According to Caldicott, citing a 30 March 1979 study by the Pennsylvania State University, College of Engineering, radiation contaminants that fell on the Pennsylvania grass found its way into the milk of the local dairy cows.[3] Caldicott noted this was contrary to the findings in the government official report[4] released shortly after the Three Mile Island disaster.
She herself received the Humanist of the Year award from the American Humanist Association in 1982.
In 1995 Caldicott returned to the US where she lectured for the New School of Social Research on the Media, Global Politics, and the Environment.

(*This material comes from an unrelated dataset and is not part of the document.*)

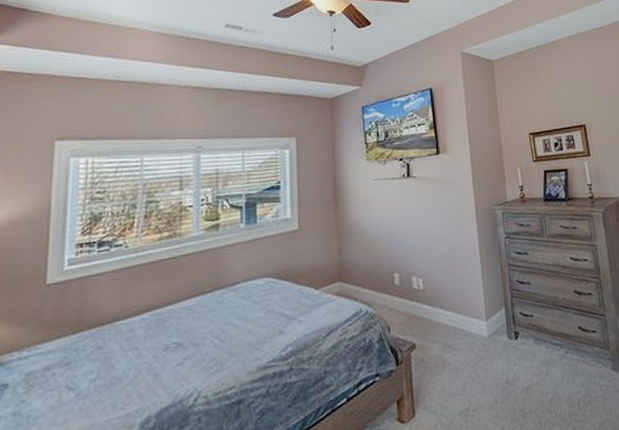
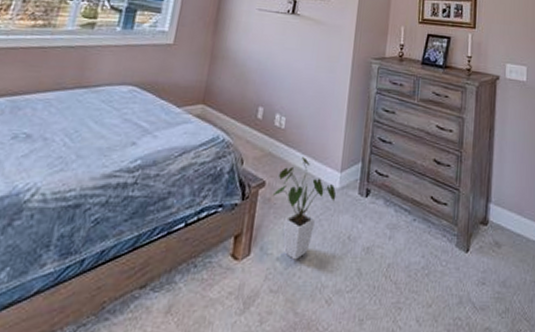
house plant: none [424,312,487,413] -> present [272,156,336,260]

In year 2001, she founded the US-based Nuclear Policy Research Institute (NPRI), which became Beyond Nuclear.
The Foundation’s most recent symposium, co-sponsored by Physicians for Social Responsibility was held at the New York Academy of Medicine in March 2013, 2013. With her family, Dr. Caldicott moved to the United States in 1977, where she became an instructor in pediatrics at Harvard Medical School.
The Smithsonian Institution has named Caldicott as one of the most influential women of the 20th century.